- _Work to complete_: Each record needs to be retyped exactly, though its pictures should not appear.

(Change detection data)
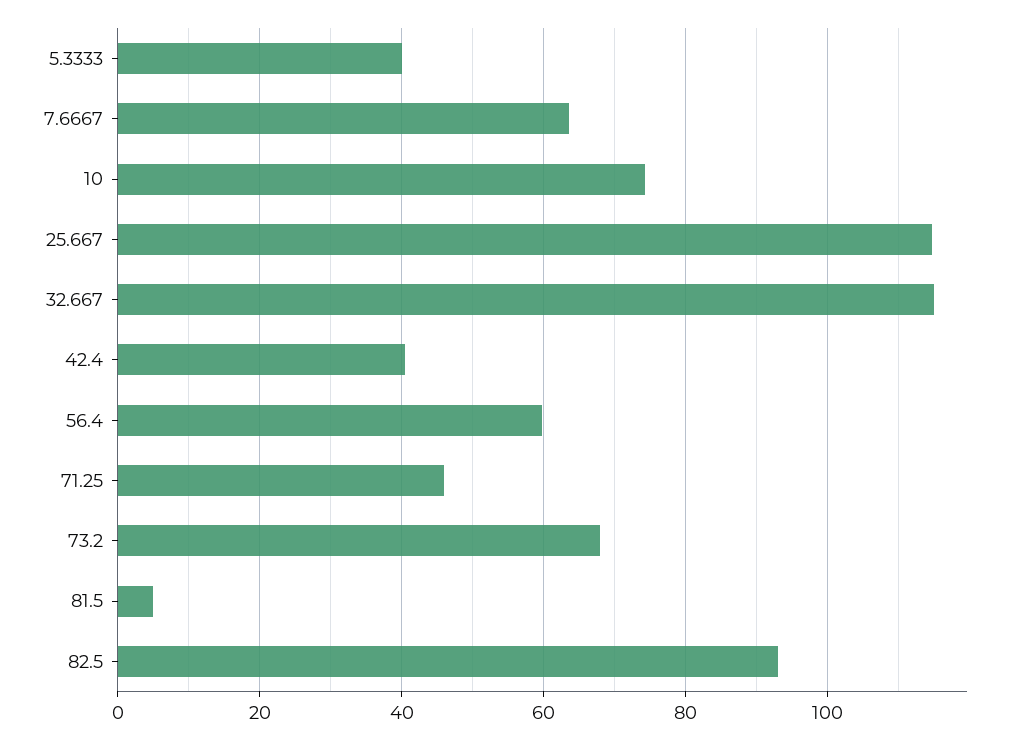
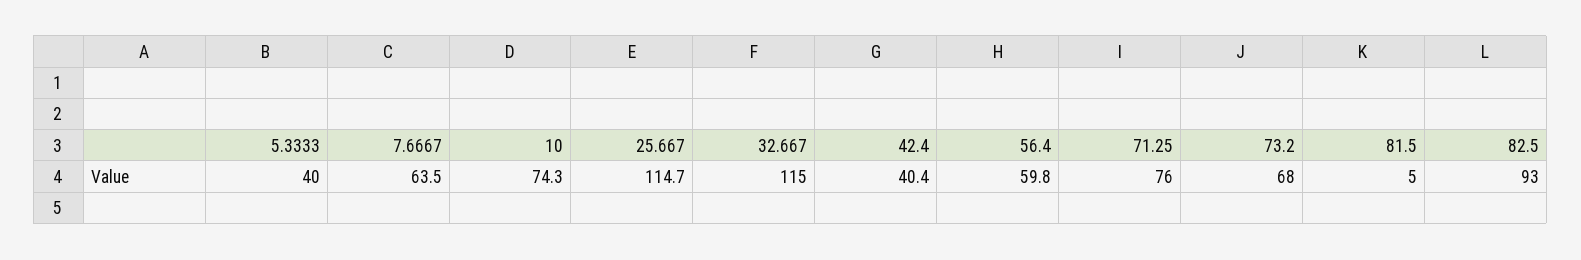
  {
    "5.3333": 40,
    "7.6667": 63.5,
    "10": 74.3,
    "25.667": 114.7,
    "32.667": 115,
    "42.4": 40.4,
    "56.4": 59.8,
-   "71.25": 46,
+   "71.25": 76,
    "73.2": 68,
    "81.5": 5,
    "82.5": 93
  }

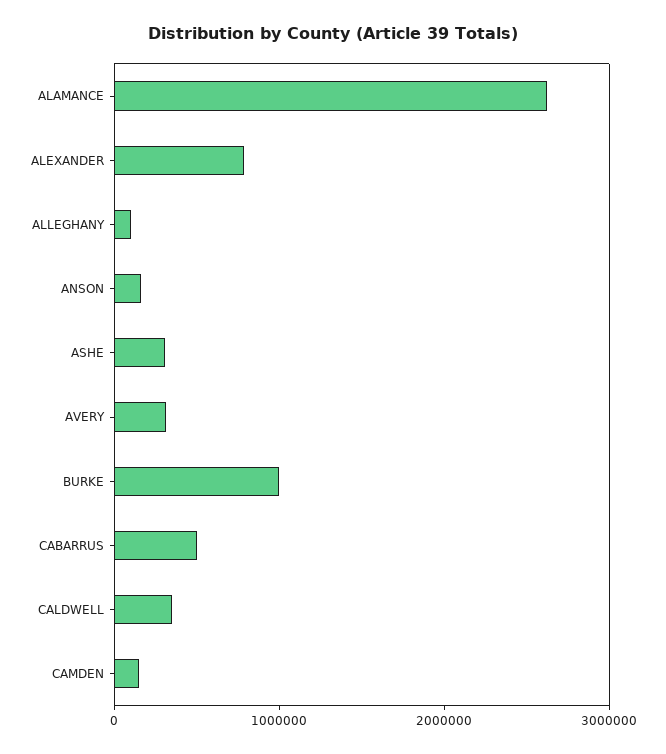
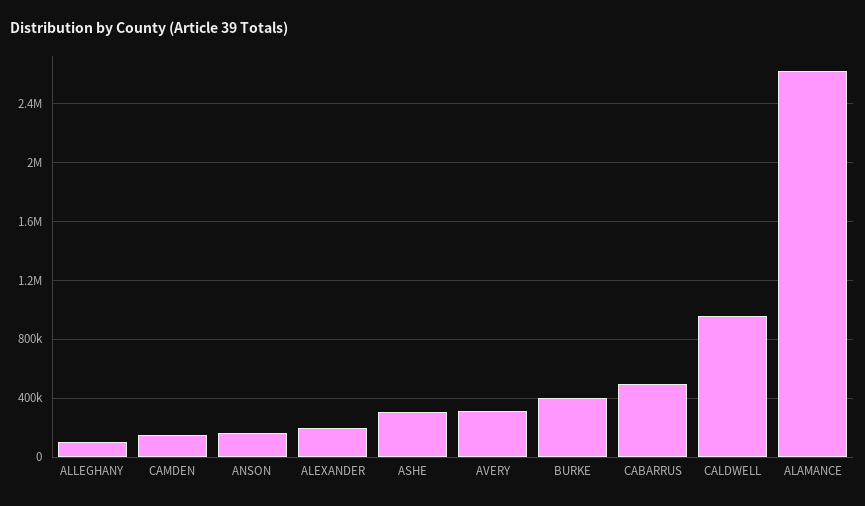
  {
    "ALAMANCE": 2600000,
-   "ALEXANDER": 800000,
+   "ALEXANDER": 200000,
    "ALLEGHANY": 100000,
    "ANSON": 150000,
    "ASHE": 300000,
    "AVERY": 300000,
-   "BURKE": 1000000,
+   "BURKE": 400000,
    "CABARRUS": 500000,
-   "CALDWELL": 400000,
+   "CALDWELL": 950000,
    "CAMDEN": 150000
  }

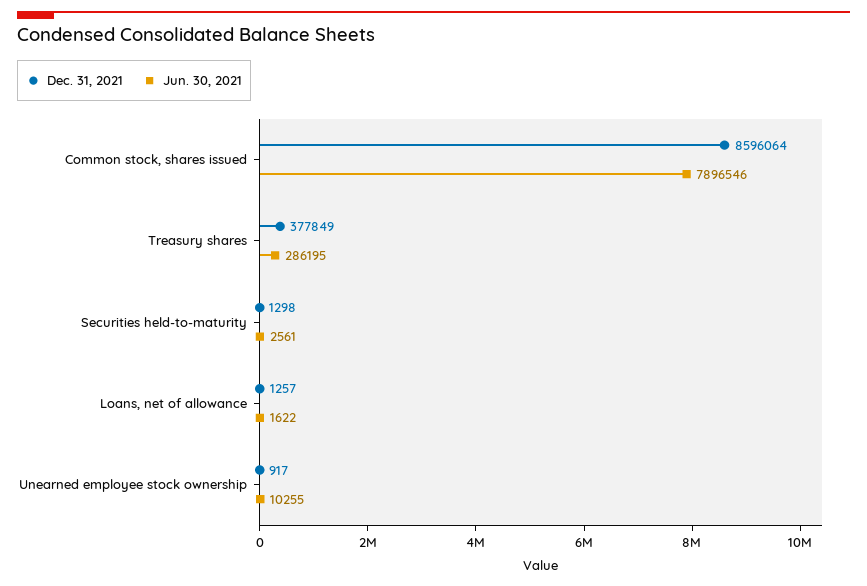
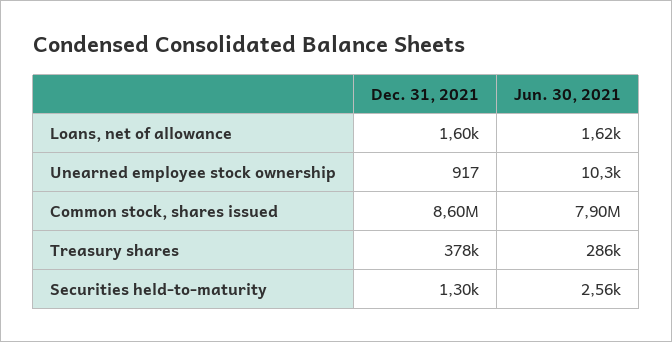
  {
    "Dec. 31, 2021": {
      "Common stock, shares issued": 8596064,
      "Treasury shares": 377849,
      "Securities held-to-maturity": 1298,
-     "Loans, net of allowance": 1257,
+     "Loans, net of allowance": 1600,
      "Unearned employee stock ownership": 917
    },
    "Jun. 30, 2021": {
      "Common stock, shares issued": 7896546,
      "Treasury shares": 286195,
      "Securities held-to-maturity": 2561,
      "Loans, net of allowance": 1622,
      "Unearned employee stock ownership": 10255
    }
  }

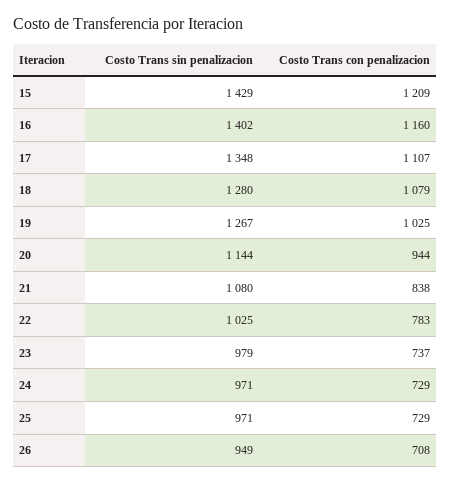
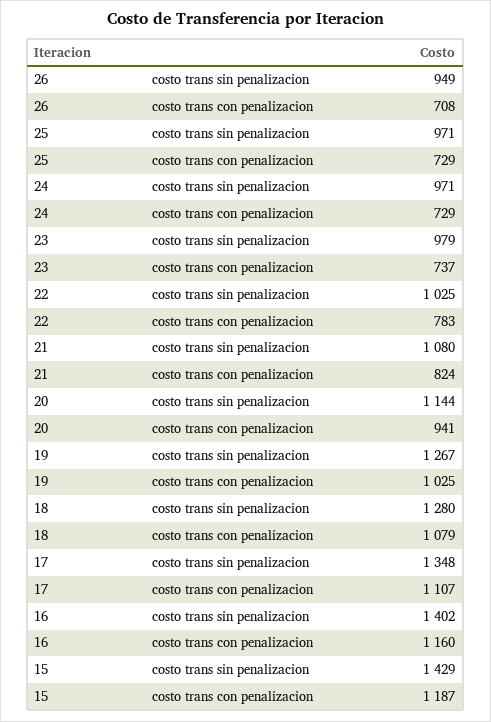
  {
    "Costo Trans sin penalizacion": {
      "15": 1429,
      "16": 1402,
      "17": 1348,
      "18": 1280,
      "19": 1267,
      "20": 1144,
      "21": 1080,
      "22": 1025,
      "23": 979,
      "24": 971,
      "25": 971,
      "26": 949
    },
    "Costo Trans con penalizacion": {
-     "15": 1209,
+     "15": 1187,
      "16": 1160,
      "17": 1107,
      "18": 1079,
      "19": 1025,
-     "20": 944,
+     "20": 941,
-     "21": 838,
+     "21": 824,
      "22": 783,
      "23": 737,
      "24": 729,
      "25": 729,
      "26": 708
    }
  }

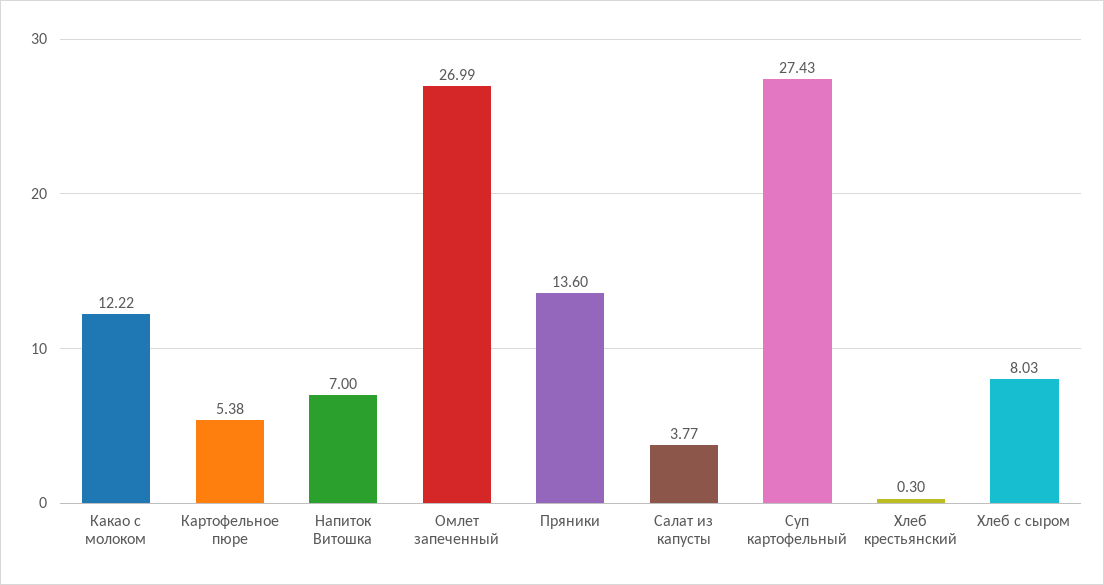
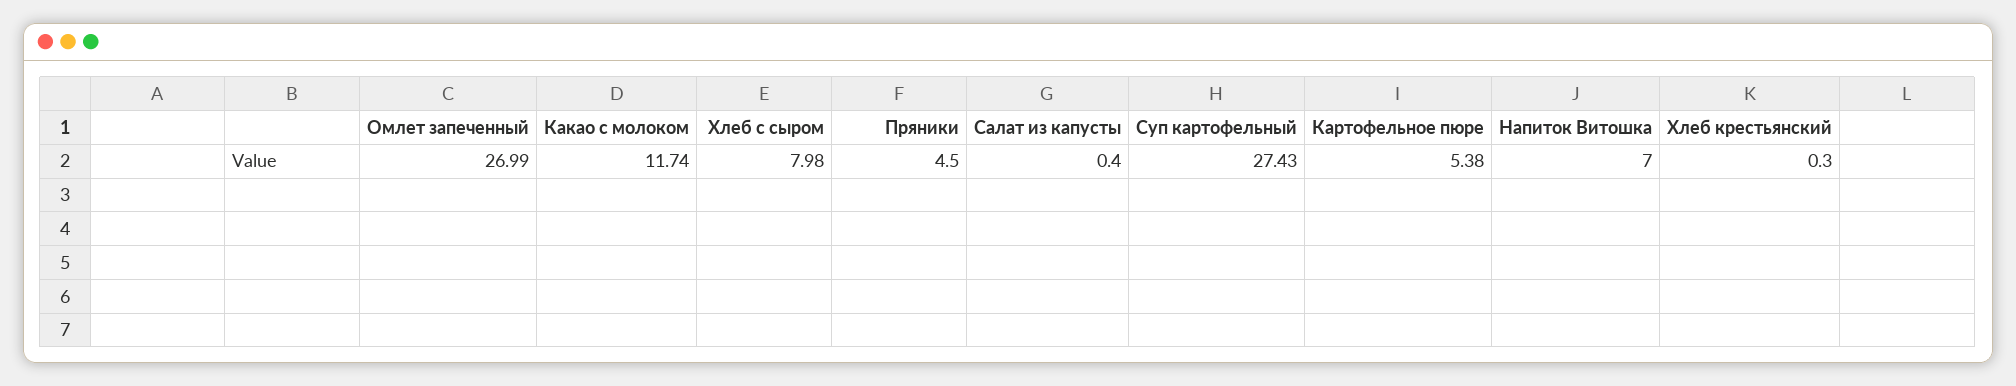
  {
-   "Какао с молоком": 12.22,
+   "Какао с молоком": 11.74,
    "Картофельное пюре": 5.38,
    "Напиток Витошка": 7,
    "Омлет запеченный": 26.99,
-   "Пряники": 13.6,
+   "Пряники": 4.5,
-   "Салат из капусты": 3.77,
+   "Салат из капусты": 0.4,
    "Суп картофельный": 27.43,
    "Хлеб крестьянский": 0.3,
-   "Хлеб с сыром": 8.03
+   "Хлеб с сыром": 7.98
  }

- _Solved exercise_:
  {
    "5.3333": 40,
    "7.6667": 63.5,
    "10": 74.3,
    "25.667": 114.7,
    "32.667": 115,
    "42.4": 40.4,
    "56.4": 59.8,
-   "71.25": 46,
+   "71.25": 76,
    "73.2": 68,
    "81.5": 5,
    "82.5": 93
  }

  {
    "ALAMANCE": 2600000,
-   "ALEXANDER": 800000,
+   "ALEXANDER": 200000,
    "ALLEGHANY": 100000,
    "ANSON": 150000,
    "ASHE": 300000,
    "AVERY": 300000,
-   "BURKE": 1000000,
+   "BURKE": 400000,
    "CABARRUS": 500000,
-   "CALDWELL": 400000,
+   "CALDWELL": 950000,
    "CAMDEN": 150000
  }

  {
    "Dec. 31, 2021": {
      "Common stock, shares issued": 8596064,
      "Treasury shares": 377849,
      "Securities held-to-maturity": 1298,
-     "Loans, net of allowance": 1257,
+     "Loans, net of allowance": 1600,
      "Unearned employee stock ownership": 917
    },
    "Jun. 30, 2021": {
      "Common stock, shares issued": 7896546,
      "Treasury shares": 286195,
      "Securities held-to-maturity": 2561,
      "Loans, net of allowance": 1622,
      "Unearned employee stock ownership": 10255
    }
  }

  {
    "Costo Trans sin penalizacion": {
      "15": 1429,
      "16": 1402,
      "17": 1348,
      "18": 1280,
      "19": 1267,
      "20": 1144,
      "21": 1080,
      "22": 1025,
      "23": 979,
      "24": 971,
      "25": 971,
      "26": 949
    },
    "Costo Trans con penalizacion": {
-     "15": 1209,
+     "15": 1187,
      "16": 1160,
      "17": 1107,
      "18": 1079,
      "19": 1025,
-     "20": 944,
+     "20": 941,
-     "21": 838,
+     "21": 824,
      "22": 783,
      "23": 737,
      "24": 729,
      "25": 729,
      "26": 708
    }
  }

  {
-   "Какао с молоком": 12.22,
+   "Какао с молоком": 11.74,
    "Картофельное пюре": 5.38,
    "Напиток Витошка": 7,
    "Омлет запеченный": 26.99,
-   "Пряники": 13.6,
+   "Пряники": 4.5,
-   "Салат из капусты": 3.77,
+   "Салат из капусты": 0.4,
    "Суп картофельный": 27.43,
    "Хлеб крестьянский": 0.3,
-   "Хлеб с сыром": 8.03
+   "Хлеб с сыром": 7.98
  }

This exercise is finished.